Derrick's comments — that Chad would want T'Challa's story to continue — corroborate that, Noisette says. Also, Noisette points out that Derrick's comments blow up the assumption some fans have made that Chad's family doesn't want the role recast. (Derrick previously questioned why Marvel wouldn't continue to the character.)
Noisette wants it to be clear that he created the petition to start a conversation, and to hopefully bring about change, not to bash Marvel.
The Marvel execs "are human," he says. "They can have emotional blindspots. It's not the first time they messed up either. Feige just talked about how he regretted the casting of Tilda Swinton as the Ancient One [in 2016's Doctor Strange]. It's OK [to make mistakes]... That's why I want this to be a conversation. I'm not trying to bully anyone. I really just want us to stop and think about it. Because if really think about this, we are talking about putting real-life trauma into a fictional story. That is unsettling for me. I can only imagine how that would be for people to close to him. Why would we want to potentially relive that trauma?"
As for recasting, Noisette says a lot of the sentiment being thrown around is that "nobody else but Chadwick can play the role." He dislikes this narrative.
"The problem with that is it insinuates that there are no other talented Black actors that are possible or capable of taking this on," he says. "The problem that I have is that we don't do that same type of energy when it comes to white characters. No one has an issue when we talk about the next James Bond. No one else says, 'Nobody else but Sean Connery! No one else but Daniel Craig!' We have fun with it [and speculate on who the next actor to play the role should be]. Why do we have to limit the opportunities with Black actors?"
Noisette says it could be a great opportunity for another Black actor — and one that he imagines Chadwick would support in light of his road to stardom. Denzel Washington served as Chadwick's benefactor, paying his acting class tuition, despite never having met him, because Chadwick couldn't afford it. Once Chadwick was a star, he helped up-and-coming actors, as he had been helped himself along the way.
Noisette ticks off potential actors for the job, listing Yahya Abdul-Mateen II, John David Washington (a "Denzel connection"), Y'lan Noel and Damson Idris.
"There really is a long list of actors," he says. "And the reason why it's so hard for people to think about this is because they don't have those opportunities. If they had those opportunities, it would be easier for us to rattle them off. That is even more reason why we should recast."

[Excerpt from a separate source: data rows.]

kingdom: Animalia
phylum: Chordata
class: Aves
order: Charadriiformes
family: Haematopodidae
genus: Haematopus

Noisette says that he already feels like the petition has been a victory — because the goal was for it to be a conversation starter. While the ideal outcome would be the character being recast, not even now but eventually, he feels great appreciation that it sparked this conversation that is leading people to think about the impact of Black representation.
"More importantly, it's helping us understand what these characters are meant for," he says. They're not meant for us. I'm a grown man. It's meant for the kids. These superheroes are created for children to have role models. What sense does it make if we wanted to take a character away for five, 10, 15 years because we adults are too emotionally vested? And these kids that they literally look up to them, they have nothing, They have to wait until they are adults to have their superhero? That's not right. It's not for us."
There's been a lot going on with this film in recent months. Wright — whose Shuri has been discussed as potentially taking T'Challa's place — has been in the headlines after denying she was pushing anti-vax opinions on the set. She also sustained an injury in August, leading to production being shut down until 2022. While there were rumors maybe Wright wouldn't return, she will remain part of the cast, per The Hollywood Reporter.